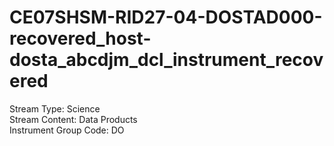 # CE07SHSM-RID27-04-DOSTAD000-recovered_host-dosta_abcdjm_dcl_instrument_recovered

Stream Type: Science<br>
Stream Content: Data Products<br>
Instrument Group Code: DO<br>
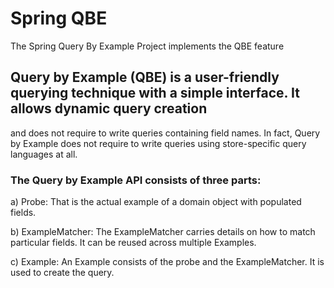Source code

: # Spring QBE

The Spring Query By Example Project implements the QBE feature

## Query by Example (QBE) is a user-friendly querying technique with a simple interface. It allows dynamic query creation
and does not require to write queries containing field names. In fact, Query by Example does not require to write
queries using store-specific query languages at all.

### The Query by Example API consists of three parts:

a) Probe: That is the actual example of a domain object with populated fields.

b) ExampleMatcher: The ExampleMatcher carries details on how to match particular fields. It can be reused across multiple
 Examples.

c) Example: An Example consists of the probe and the ExampleMatcher. It is used to create the query.

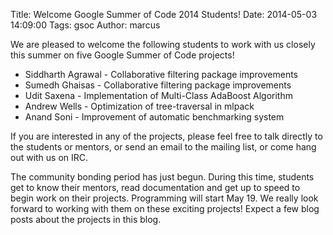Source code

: Title: Welcome Google Summer of Code 2014 Students!
Date: 2014-05-03 14:09:00
Tags: gsoc
Author: marcus

We are pleased to welcome the following students to work with us closely this summer on five Google Summer of Code projects!

* Siddharth Agrawal - Collaborative filtering package improvements
* Sumedh Ghaisas - Collaborative filtering package improvements
* Udit Saxena - Implementation of Multi-Class AdaBoost Algorithm
* Andrew Wells - Optimization of tree-traversal in mlpack
* Anand Soni - Improvement of automatic benchmarking system

If you are interested in any of the projects, please feel free to talk directly to the students or mentors, or send an email to the mailing list, or come hang out with us on IRC.

The community bonding period has just begun. During this time, students get to know their mentors, read documentation and get up to speed to begin work on their projects. Programming will start May 19. We really look forward to working with them on these exciting projects! Expect a few blog posts about the projects in this blog.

*WORK INSTRUCTIONS*:
The copy should hold every entry above word for word and none of the pictures.

*RESULT BELOW*:
 # CE07SHSM-RID27-04-DOSTAD000-recovered_host-dosta_abcdjm_dcl_instrument_recovered

Stream Type: Science<br>
Stream Content: Data Products<br>
Instrument Group Code: DO<br>
Source code

: # Spring QBE

The Spring Query By Example Project implements the QBE feature

## Query by Example (QBE) is a user-friendly querying technique with a simple interface. It allows dynamic query creation
and does not require to write queries containing field names. In fact, Query by Example does not require to write
queries using store-specific query languages at all.

### The Query by Example API consists of three parts:

a) Probe: That is the actual example of a domain object with populated fields.

b) ExampleMatcher: The ExampleMatcher carries details on how to match particular fields. It can be reused across multiple
 Examples.

c) Example: An Example consists of the probe and the ExampleMatcher. It is used to create the query.

Source code

: Title: Welcome Google Summer of Code 2014 Students!
Date: 2014-05-03 14:09:00
Tags: gsoc
Author: marcus

We are pleased to welcome the following students to work with us closely this summer on five Google Summer of Code projects!

* Siddharth Agrawal - Collaborative filtering package improvements
* Sumedh Ghaisas - Collaborative filtering package improvements
* Udit Saxena - Implementation of Multi-Class AdaBoost Algorithm
* Andrew Wells - Optimization of tree-traversal in mlpack
* Anand Soni - Improvement of automatic benchmarking system

If you are interested in any of the projects, please feel free to talk directly to the students or mentors, or send an email to the mailing list, or come hang out with us on IRC.

The community bonding period has just begun. During this time, students get to know their mentors, read documentation and get up to speed to begin work on their projects. Programming will start May 19. We really look forward to working with them on these exciting projects! Expect a few blog posts about the projects in this blog.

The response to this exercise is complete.